**Consegna**. Trascrivi senza cambiare nulla il brano sui nomi dei tagli di carne, tutto quello che va da "Questi, naturalmente, sono" giù fino a "il petto bruschetto.".

**Brano da leggere**.
---

Il cibo ha il proprio vocabolario, un gergo che varia da prodotto a prodotto e da un territorio a un altro. Ciò vale, per esempio, per il vino e tutte le fasi della trasformazione dell'uva, per il mondo della pesca o dell'agricoltura. E vale anche per la carne, con una serie di termini che identificano le varie parti dell'animale, che segnano la netta distinzione tra la parte di un bue, quella di un vitello o di un maiale, che identificano gli elementi più pregiati e quelli meno nobili.

Quanti, ad esempio sanno che «girello» è quella parte del quarto posteriore di un bovino normalmente utilizzata per le scaloppine? Che «reale» identifica una parte del quarto anteriore usata per brasati o bolliti e che il «quarto pistola» altro non è se non la sezione del quarto posteriore che, per la sua forma, richiama alla mente proprio una pistola?
Questi, naturalmente, sono solo alcuni esempi, ma la lista si allunga a dismisura se si pensa che ad ogni termine ne corrispondono tanti quanti sono i dialetti locali, ben riassumendo l'importanza che ciascuna parte riveste nell'alimentazione di quella data porzione di territorio.
Ecco allora che la lombata diventa in palermitano trinca, la fesa fasciatura, il girello lacertu, la polpa di spalla sfasciaturedda, il geretto anteriore manuzza, la noce bausa. E ancora lo scamone si identifica come sottocudata, il campanello diventa pisciuni e il petto bruschetto.
«In Sicilia – racconta il professor Vincenzo Chiofalo, presidente del Consorzio ricerca Filiera carni, Corfilcarni – si consumano molti tagli posteriori che sono meno grassi rispetto agli anteriori tipo il petto, la punta di petto o il biancostato, che, invece, sono più usati al nord per preparare, ad esempio, i bolliti. I siciliani privilegiano la lombata, il filetto, le costate». Ma qualcosa sta cambiando. I ritmi più serrati delle famiglie moderne che hanno a disposizione sempre meno tempo da dedicare alla spesa e alla cucina, hanno fatto sì che anche le macellerie si adeguassero alle nuove esigenze ed il diffondersi di preparati nelle grandi catene di supermercati e di trasformati nelle botteghe sotto casa, hanno portato ad un maggiore utilizzo consapevole di tutti i tagli di carne.

---

**Estratti dei dati**.
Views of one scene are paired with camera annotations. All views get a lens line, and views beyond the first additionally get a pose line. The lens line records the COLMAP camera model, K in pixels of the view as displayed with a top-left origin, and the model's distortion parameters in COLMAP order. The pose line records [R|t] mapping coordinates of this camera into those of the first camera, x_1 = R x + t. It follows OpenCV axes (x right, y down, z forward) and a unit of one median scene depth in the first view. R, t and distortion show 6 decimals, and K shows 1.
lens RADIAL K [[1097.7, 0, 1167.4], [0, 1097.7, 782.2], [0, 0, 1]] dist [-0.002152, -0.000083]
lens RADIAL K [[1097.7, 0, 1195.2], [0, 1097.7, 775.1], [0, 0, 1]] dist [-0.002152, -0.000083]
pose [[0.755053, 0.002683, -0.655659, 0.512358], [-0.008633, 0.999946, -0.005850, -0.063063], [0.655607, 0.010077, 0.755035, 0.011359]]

---

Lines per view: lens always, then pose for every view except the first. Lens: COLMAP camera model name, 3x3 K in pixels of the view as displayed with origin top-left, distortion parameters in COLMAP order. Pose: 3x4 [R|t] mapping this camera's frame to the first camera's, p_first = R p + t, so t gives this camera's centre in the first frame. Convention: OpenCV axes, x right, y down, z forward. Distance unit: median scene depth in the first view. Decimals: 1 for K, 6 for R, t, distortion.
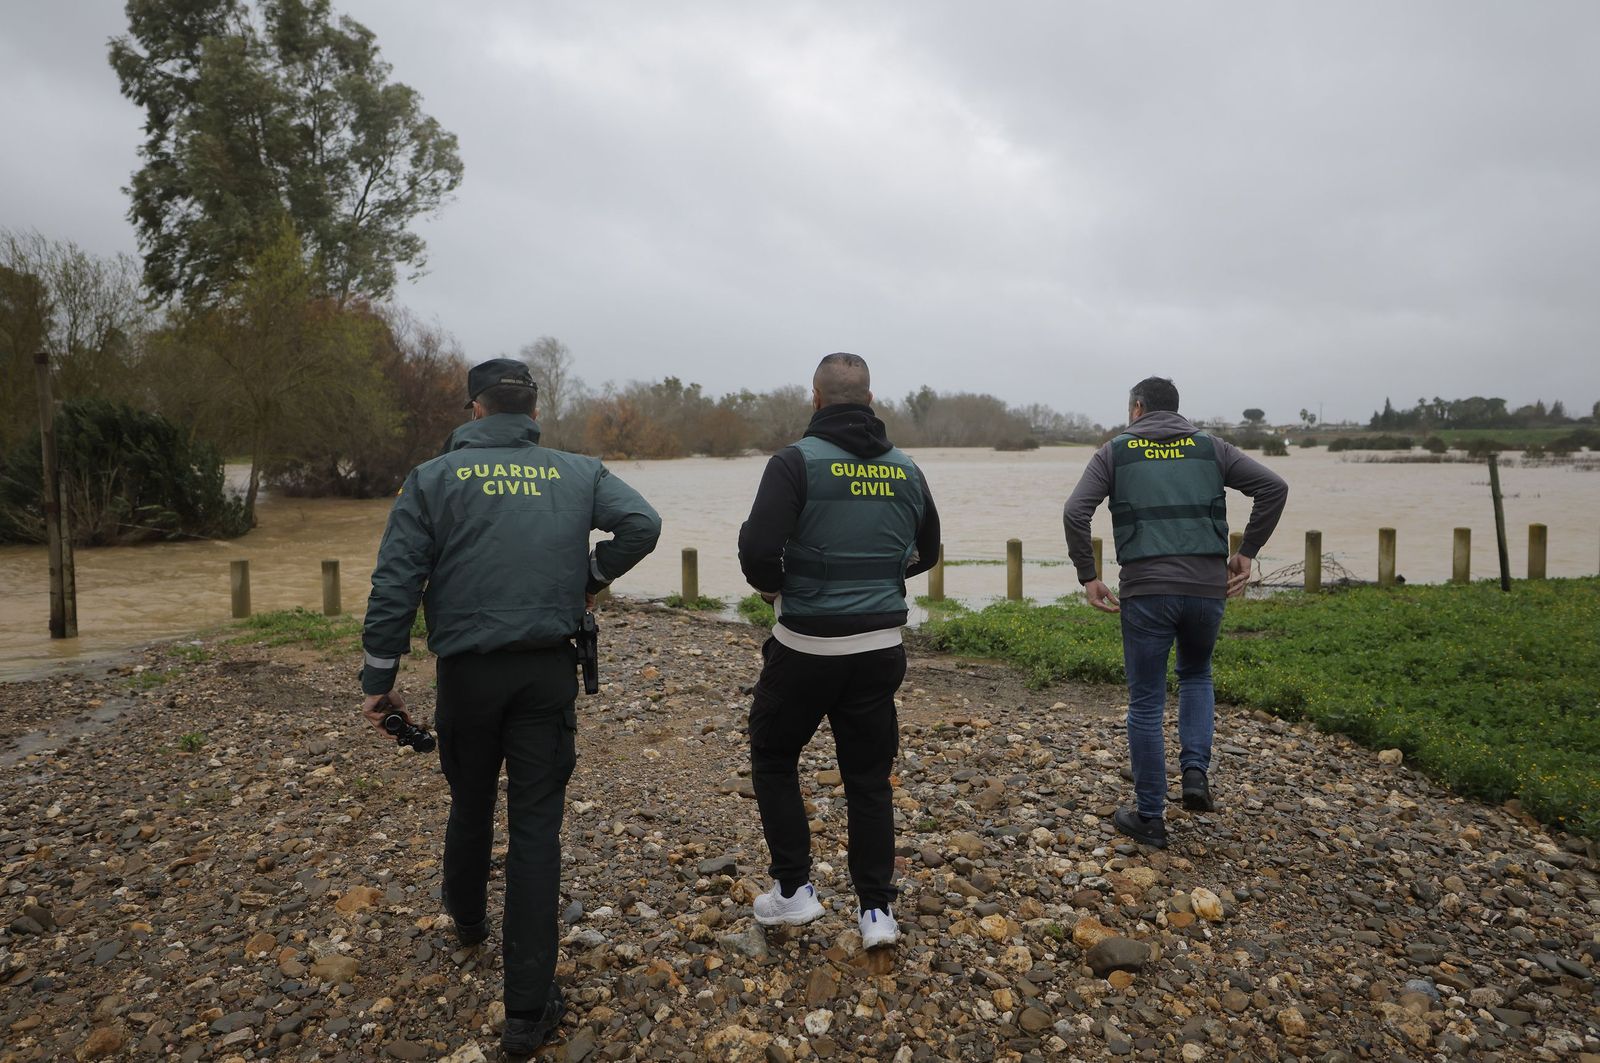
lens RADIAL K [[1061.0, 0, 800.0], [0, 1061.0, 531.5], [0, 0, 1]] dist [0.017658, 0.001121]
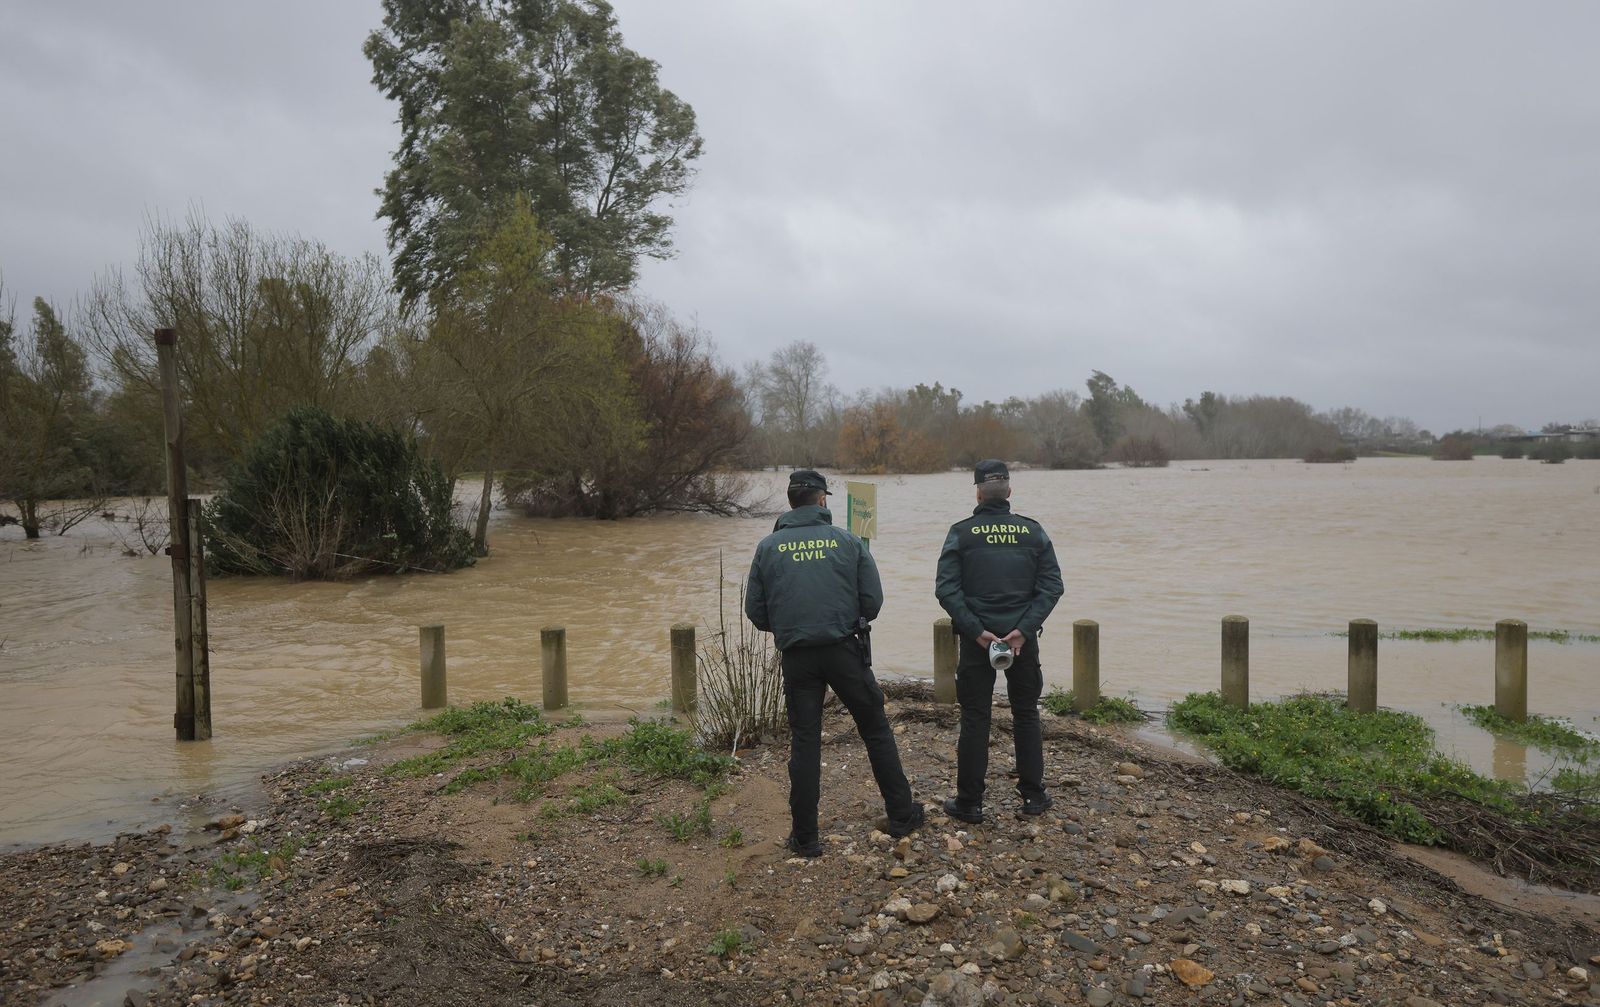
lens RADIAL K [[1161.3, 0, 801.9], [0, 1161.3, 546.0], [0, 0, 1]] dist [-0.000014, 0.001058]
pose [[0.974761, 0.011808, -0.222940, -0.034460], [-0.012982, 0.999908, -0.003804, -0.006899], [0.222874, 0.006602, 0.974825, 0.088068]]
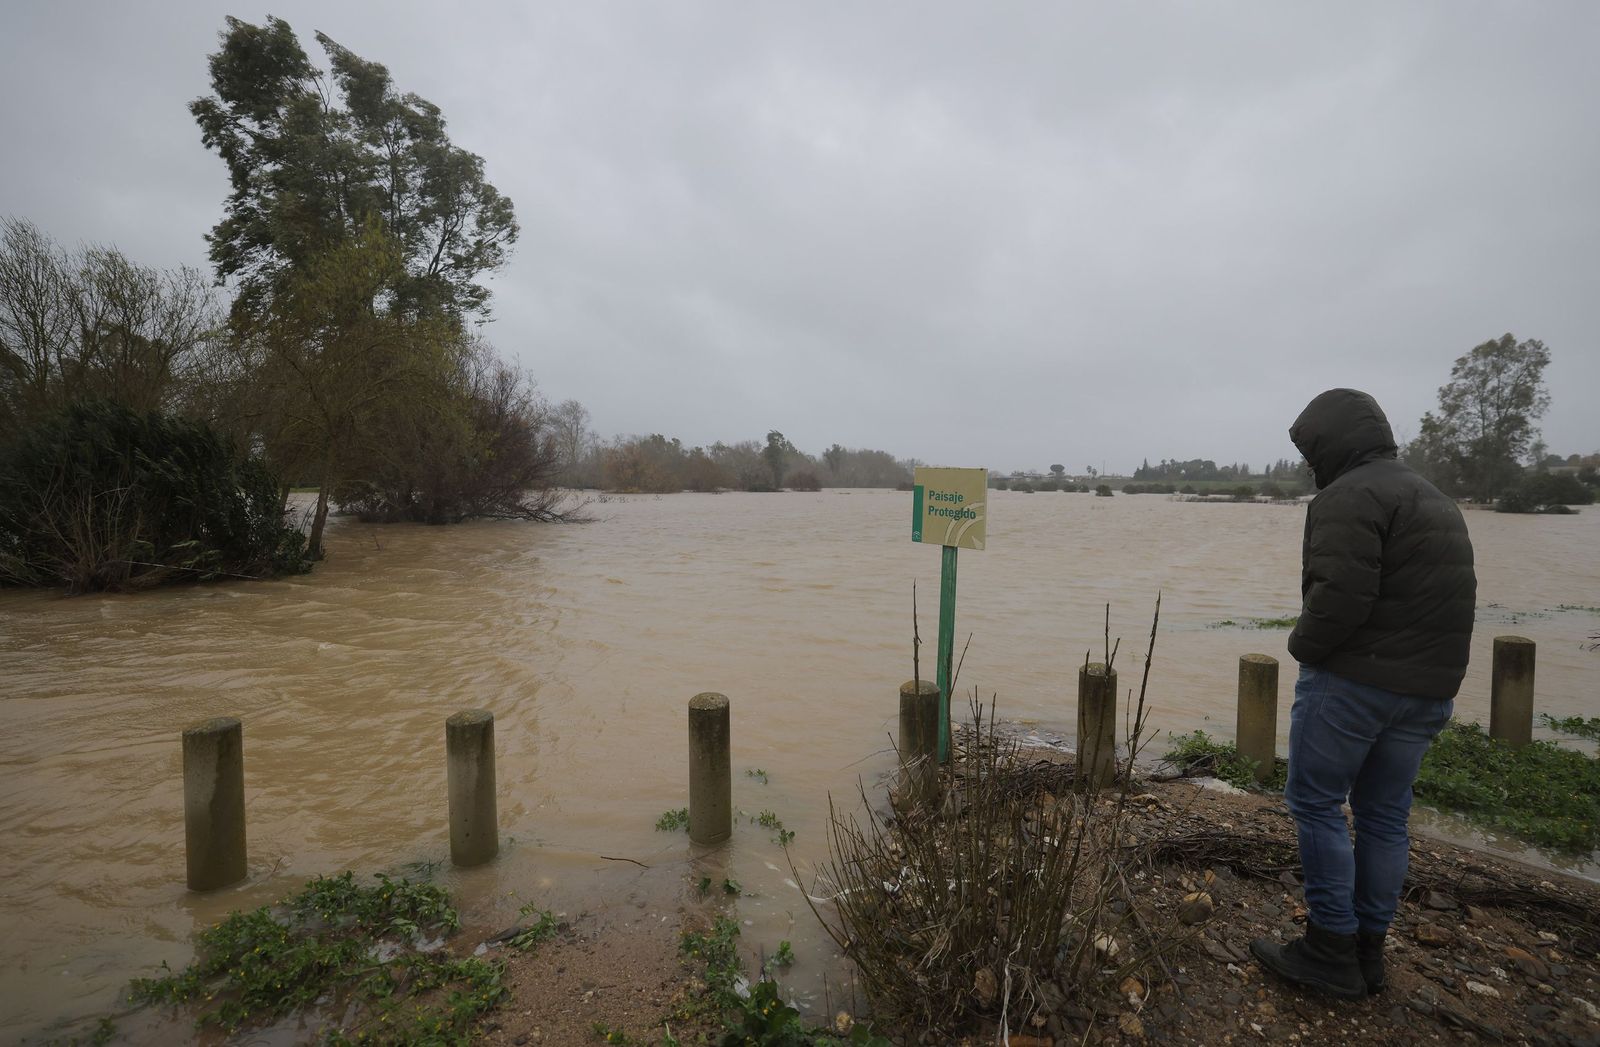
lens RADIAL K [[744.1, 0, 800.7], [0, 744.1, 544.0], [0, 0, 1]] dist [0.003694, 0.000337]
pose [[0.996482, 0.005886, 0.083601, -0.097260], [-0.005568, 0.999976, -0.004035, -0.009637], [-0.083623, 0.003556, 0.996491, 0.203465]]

---

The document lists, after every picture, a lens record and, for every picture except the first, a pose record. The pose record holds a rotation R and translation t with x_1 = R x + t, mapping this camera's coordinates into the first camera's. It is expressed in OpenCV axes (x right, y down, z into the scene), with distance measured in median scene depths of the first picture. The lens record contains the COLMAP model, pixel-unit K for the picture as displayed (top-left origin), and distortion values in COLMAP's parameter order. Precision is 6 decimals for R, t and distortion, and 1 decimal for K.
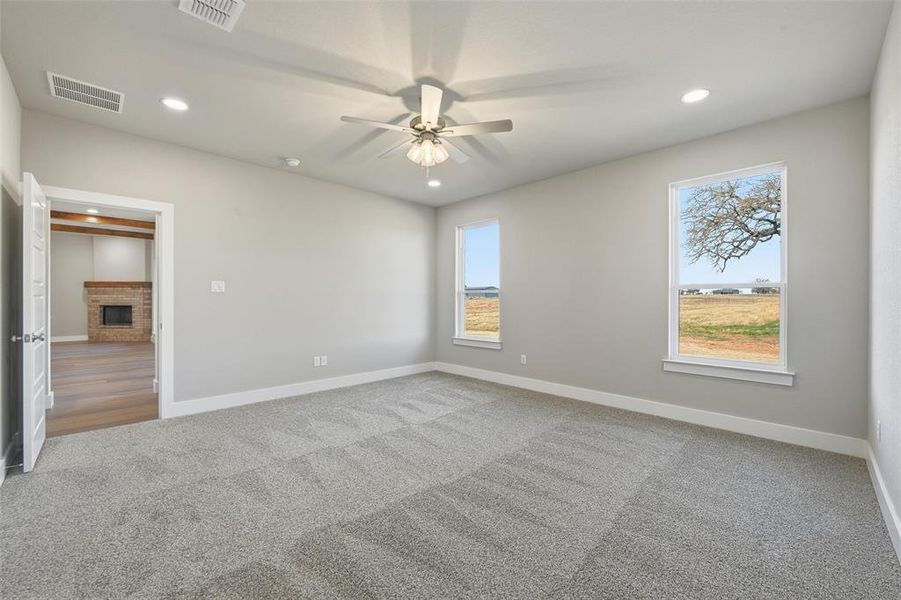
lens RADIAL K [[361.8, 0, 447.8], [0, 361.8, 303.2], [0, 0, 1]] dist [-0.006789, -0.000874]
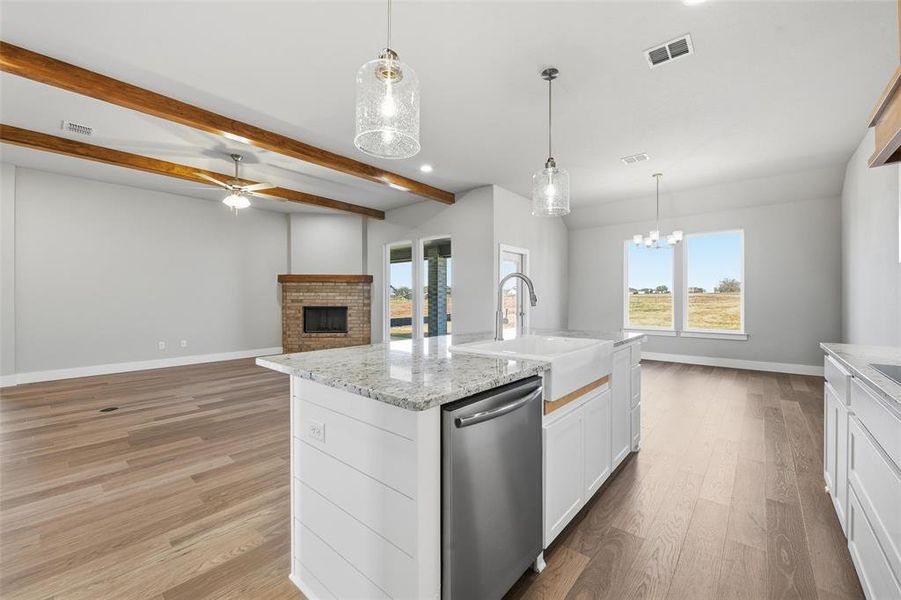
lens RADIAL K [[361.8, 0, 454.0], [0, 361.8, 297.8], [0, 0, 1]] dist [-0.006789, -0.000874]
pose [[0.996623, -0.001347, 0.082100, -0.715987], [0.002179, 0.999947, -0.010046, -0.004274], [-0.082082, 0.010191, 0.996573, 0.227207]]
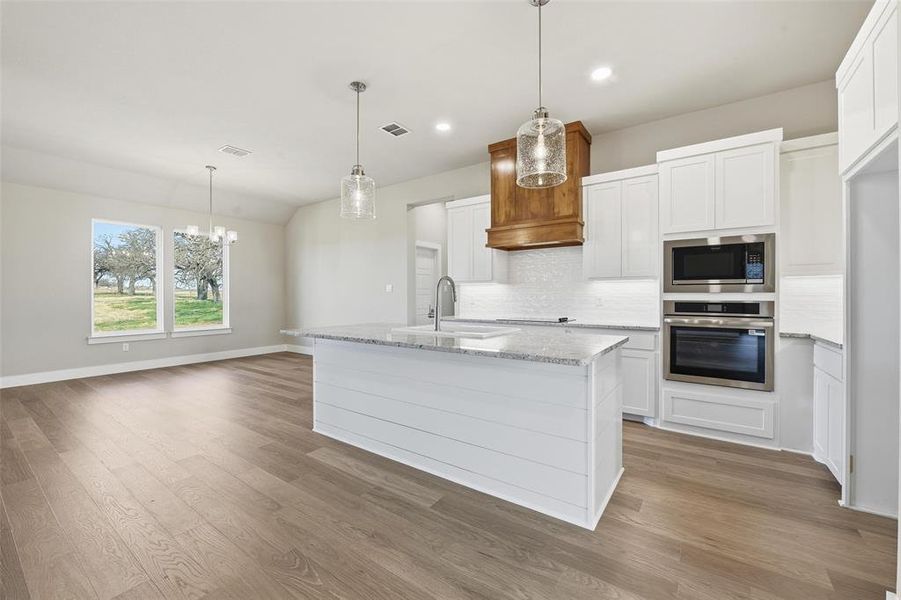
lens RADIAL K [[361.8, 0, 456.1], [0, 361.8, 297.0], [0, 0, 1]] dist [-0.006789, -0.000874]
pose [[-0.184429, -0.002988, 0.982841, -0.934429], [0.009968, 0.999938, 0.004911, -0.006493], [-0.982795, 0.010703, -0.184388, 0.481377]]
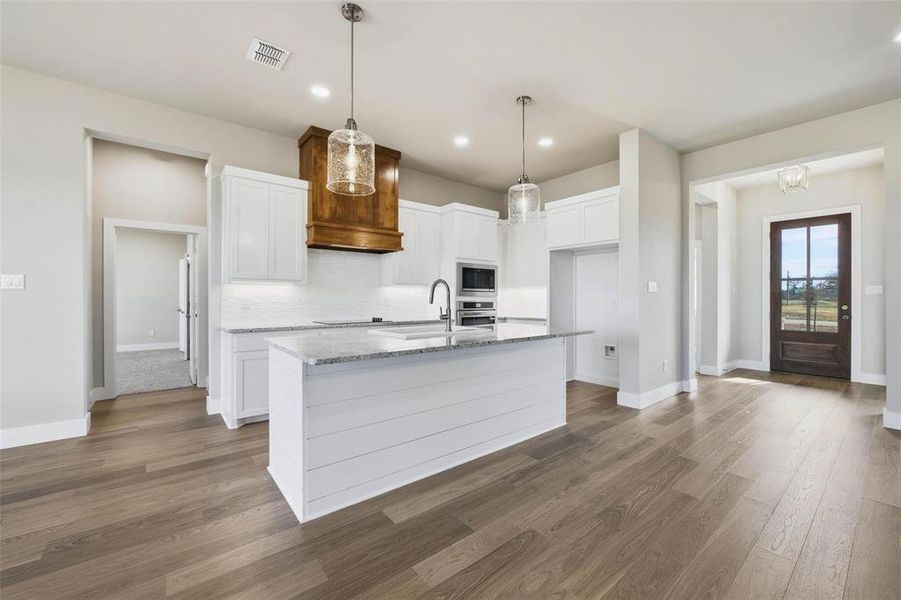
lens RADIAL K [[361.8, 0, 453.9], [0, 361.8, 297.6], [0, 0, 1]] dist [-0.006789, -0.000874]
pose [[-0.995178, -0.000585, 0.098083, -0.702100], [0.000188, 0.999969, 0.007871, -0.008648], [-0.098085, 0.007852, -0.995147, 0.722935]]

---

**Risultato dell'esercizio**.
Questi, naturalmente, sono solo alcuni esempi, ma la lista si allunga a dismisura se si pensa che ad ogni termine ne corrispondono tanti quanti sono i dialetti locali, ben riassumendo l'importanza che ciascuna parte riveste nell'alimentazione di quella data porzione di territorio.
Ecco allora che la lombata diventa in palermitano trinca, la fesa fasciatura, il girello lacertu, la polpa di spalla sfasciaturedda, il geretto anteriore manuzza, la noce bausa. E ancora lo scamone si identifica come sottocudata, il campanello diventa pisciuni e il petto bruschetto.